Communication, comedy and Kathleen Taylor
As a licensed mental health professional whose field of expertise is helping doctors, clinicians, family members and friends communicate with the seriously or terminally ill, with honesty and compassion, Kathleen Taylor sometimes has to go out of her way to put joy in her own life.
She does this as a member of the improvisational comedy corps at American Stage (she also teaches the craft of improv). And, Taylor is quick to point out, her two “occupations” aren’t the polar opposites they might appear.
“All conversations are improvised,” Taylor said following her talk at Friday’s CreativeMornings meetup, at Station House in downtown St. Pete. “When you think about it, you don’t know what the other person’s going to say. You don’t know their point of view and their perspective. Improv is the same way – you don’t know what’s going to emerge. You have to pay attention to the other person, and let something happen, instead of trying to make something happen.
“It’s letting something happen between people, which is what the best communication skills are all about. So to me, they’re very aligned. In the study of improv, you learn a lot of these little principles that line up really well with communication skills.”
Taylor will be part of American Stage’s Improv Festival, with her “Marvelous Marvin” team, tonight at the Palladium Theater, and Saturday at Pinellas Ale Works. Both shows start at 8 p.m.
It was her 25-year career as a counselor, coach and trainer for those whose deal with the dying, however, that brought her to Station House. The October theme for Creative Mornings chapters all over the world was “Honesty,” and Taylor’s message was carefully crafted to reflect that subject.
“My entire career – half my life, literally – has been around death and dying and end-of-life care,” she told the audience of approximately 200. “Which is a real conversation-stopper.”
Taylor explained that she first worked in hospice, as a counselor for patients and families. “I did that job for a little over seven years,” she said, “and those experiences with people at the end of their lives became the foundation for everything that I do, everything I’ve ever done in a whole professional career. And it changed the way I see honesty.”

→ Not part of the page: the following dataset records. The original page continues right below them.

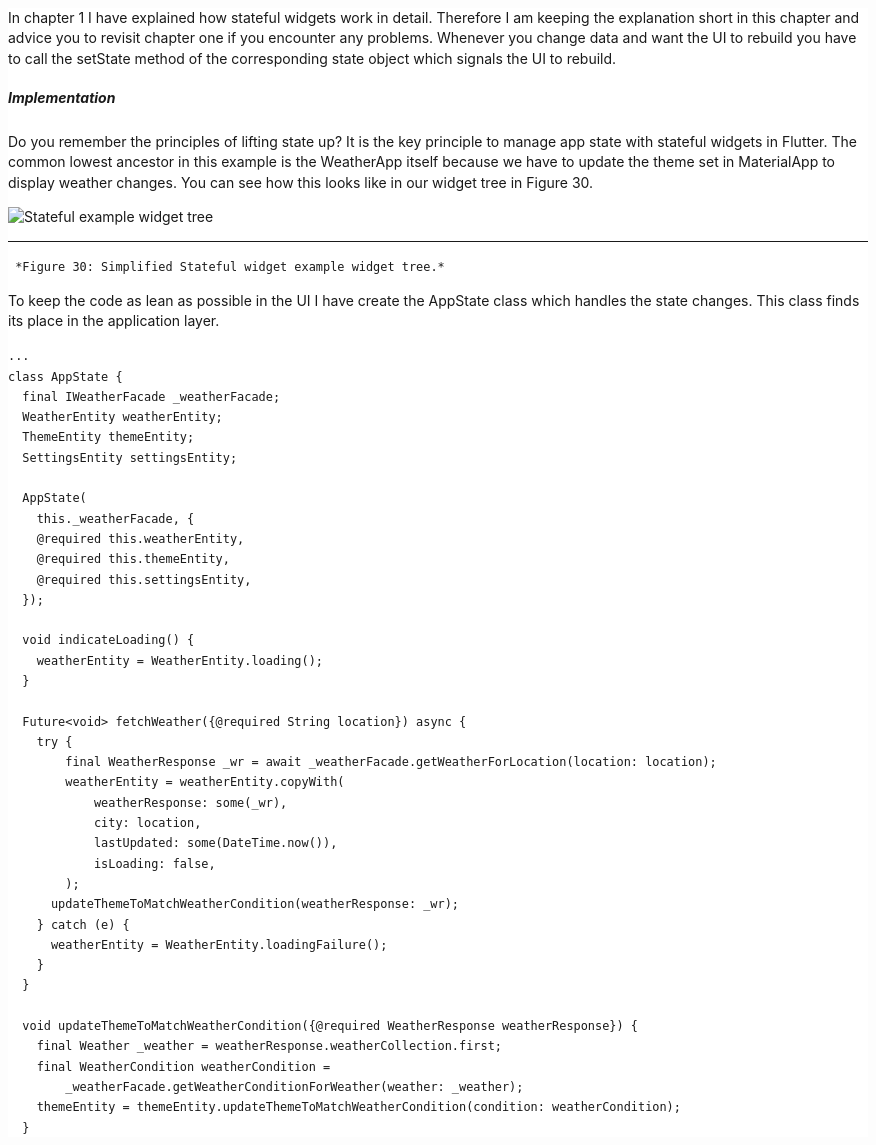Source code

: In chapter 1 I have explained how stateful widgets work in detail.
Therefore I am keeping the explanation short in this chapter and advice
you to revisit chapter one if you encounter any problems. Whenever you
change data and want the UI to rebuild you have to call the setState
method of the corresponding state object which signals the UI to
rebuild.

##### Implementation

Do you remember the principles of lifting state up? It is the key
principle to manage app state with stateful widgets in Flutter. The
common lowest ancestor in this example is the WeatherApp itself because
we have to update the theme set in MaterialApp to display weather
changes. You can see how this looks like in our widget tree in Figure
30.

![Stateful example widget tree](https://i.imgur.com/E0CQYoz.jpg)

------------------------------------------------------------------------

     *Figure 30: Simplified Stateful widget example widget tree.*

To keep the code as lean as possible in the UI I have create the
AppState class which handles the state changes. This class finds its
place in the application layer.

``` {.dart}
...
class AppState {
  final IWeatherFacade _weatherFacade;
  WeatherEntity weatherEntity;
  ThemeEntity themeEntity;
  SettingsEntity settingsEntity;

  AppState(
    this._weatherFacade, {
    @required this.weatherEntity,
    @required this.themeEntity,
    @required this.settingsEntity,
  });

  void indicateLoading() {
    weatherEntity = WeatherEntity.loading();
  }

  Future<void> fetchWeather({@required String location}) async {
    try {
        final WeatherResponse _wr = await _weatherFacade.getWeatherForLocation(location: location);
        weatherEntity = weatherEntity.copyWith(
            weatherResponse: some(_wr),
            city: location,
            lastUpdated: some(DateTime.now()),
            isLoading: false,
        );
      updateThemeToMatchWeatherCondition(weatherResponse: _wr);
    } catch (e) {
      weatherEntity = WeatherEntity.loadingFailure();
    }
  }

  void updateThemeToMatchWeatherCondition({@required WeatherResponse weatherResponse}) {
    final Weather _weather = weatherResponse.weatherCollection.first;
    final WeatherCondition weatherCondition =
        _weatherFacade.getWeatherConditionForWeather(weather: _weather);
    themeEntity = themeEntity.updateThemeToMatchWeatherCondition(condition: weatherCondition);
  }
```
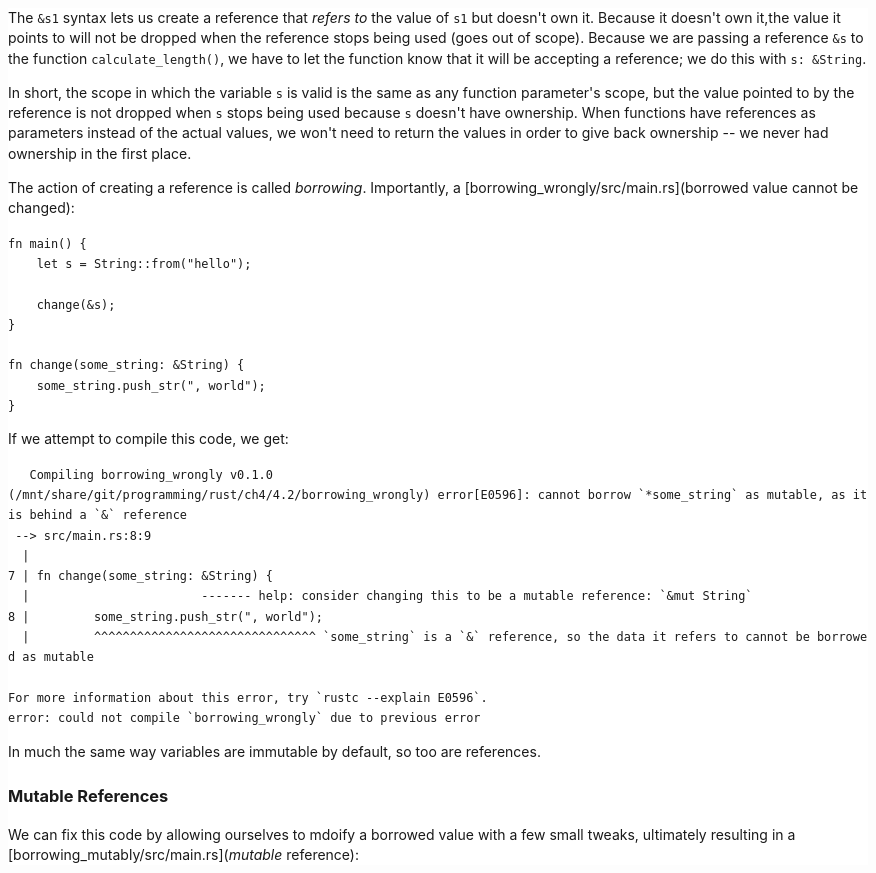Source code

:The `&s1` syntax lets us create a reference that *refers to* the value of `s1`
but doesn't own it. Because it doesn't own it,the value it points to will not be
dropped when the reference stops being used (goes out of scope). Because we are
passing a reference `&s` to the function `calculate_length()`, we have to let
the function know that it will be accepting a reference; we do this with `s:
&String`.

In short, the scope in which the variable `s` is valid is the same as any
function parameter's scope, but the value pointed to by the reference is not
dropped when `s` stops being used because `s` doesn't have ownership. When
functions have references as parameters instead of the actual values, we won't
need to return the values in order to give back ownership -- we never had
ownership in the first place.

The action of creating a reference is called *borrowing*. Importantly, a
[borrowing_wrongly/src/main.rs](borrowed value cannot be changed):

```
fn main() {
    let s = String::from("hello");

    change(&s);
}

fn change(some_string: &String) {
    some_string.push_str(", world");
}
```

If we attempt to compile this code, we get:

```
   Compiling borrowing_wrongly v0.1.0
(/mnt/share/git/programming/rust/ch4/4.2/borrowing_wrongly) error[E0596]: cannot borrow `*some_string` as mutable, as it is behind a `&` reference
 --> src/main.rs:8:9
  |
7 | fn change(some_string: &String) {
  |                        ------- help: consider changing this to be a mutable reference: `&mut String`
8 |         some_string.push_str(", world");
  |         ^^^^^^^^^^^^^^^^^^^^^^^^^^^^^^^ `some_string` is a `&` reference, so the data it refers to cannot be borrowed as mutable

For more information about this error, try `rustc --explain E0596`.
error: could not compile `borrowing_wrongly` due to previous error
```

In much the same way variables are immutable by default, so too are references.

### Mutable References

We can fix this code by allowing ourselves to mdoify a borrowed value with a few
small tweaks, ultimately resulting in a [borrowing_mutably/src/main.rs](*mutable* reference):
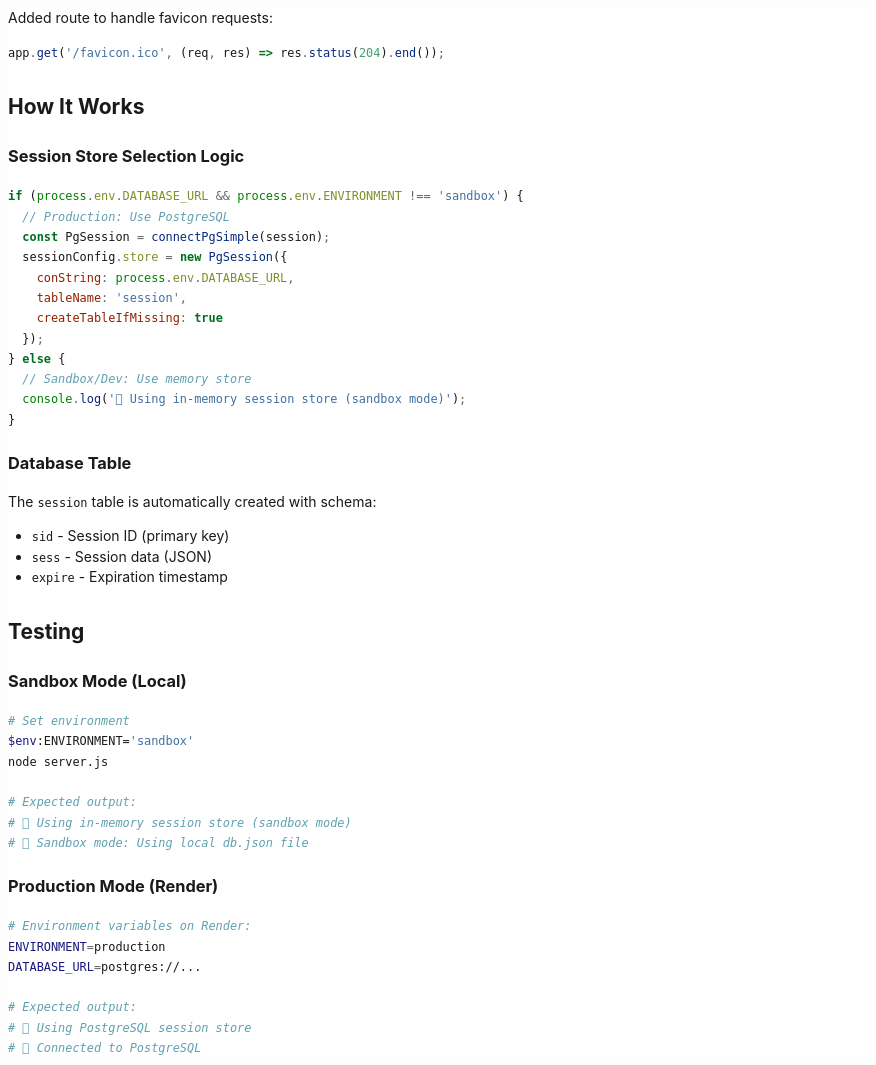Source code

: Added route to handle favicon requests:
```javascript
app.get('/favicon.ico', (req, res) => res.status(204).end());
```

## How It Works

### Session Store Selection Logic

```javascript
if (process.env.DATABASE_URL && process.env.ENVIRONMENT !== 'sandbox') {
  // Production: Use PostgreSQL
  const PgSession = connectPgSimple(session);
  sessionConfig.store = new PgSession({
    conString: process.env.DATABASE_URL,
    tableName: 'session',
    createTableIfMissing: true
  });
} else {
  // Sandbox/Dev: Use memory store
  console.log('🔐 Using in-memory session store (sandbox mode)');
}
```

### Database Table

The `session` table is automatically created with schema:
- `sid` - Session ID (primary key)
- `sess` - Session data (JSON)
- `expire` - Expiration timestamp

## Testing

### Sandbox Mode (Local)
```bash
# Set environment
$env:ENVIRONMENT='sandbox'
node server.js

# Expected output:
# 🔐 Using in-memory session store (sandbox mode)
# 🧪 Sandbox mode: Using local db.json file
```

### Production Mode (Render)
```bash
# Environment variables on Render:
ENVIRONMENT=production
DATABASE_URL=postgres://...

# Expected output:
# 🔐 Using PostgreSQL session store
# 🐘 Connected to PostgreSQL
```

The terminally ill, Taylor continued, “are the most honest people you’re going to meet. People are sometimes at their most authentic when they’re looking at the end of their lives. Because when that stuff is real, people don’t have any time or energy for anything less than that.”
She referenced The Four Things That Matter Most, a book by Dr. Ira Byock, an international leader in palliative care. Byock, said Taylor, points to four things he heard over and over from those who were dying: “Please forgive me,” “I forgive you,” “Thank you” and “I love you.”
That simple.
At the end, she said, “it tends to be about gratitude and forgiveness. And expressions of love.”
Taylor advised the audience: “You can do these things today. It’s not that hard. If you can do it on the last day, you can do it today.”
After looking more closely at her own life choices, she said, she left organized hospice programs after 20 years and opened her own practice, KT Coaching and Consulting. “I did it against the advice of most of the people I know,” she said. But office politics, the bureaucracy and the baggage, were weighing on her.
“So when you align your life with some authenticity, unexpected and wonderful opportunities can show up. Because now they have room to.”
On the advice of a friend, she signed up for an improv class at American Stage. “And I could not have known the amount of bliss that I would find in that,” Taylor told the Station House crowd. “I think what happened was, I got honest with myself and I cleared a path for that to come to me.”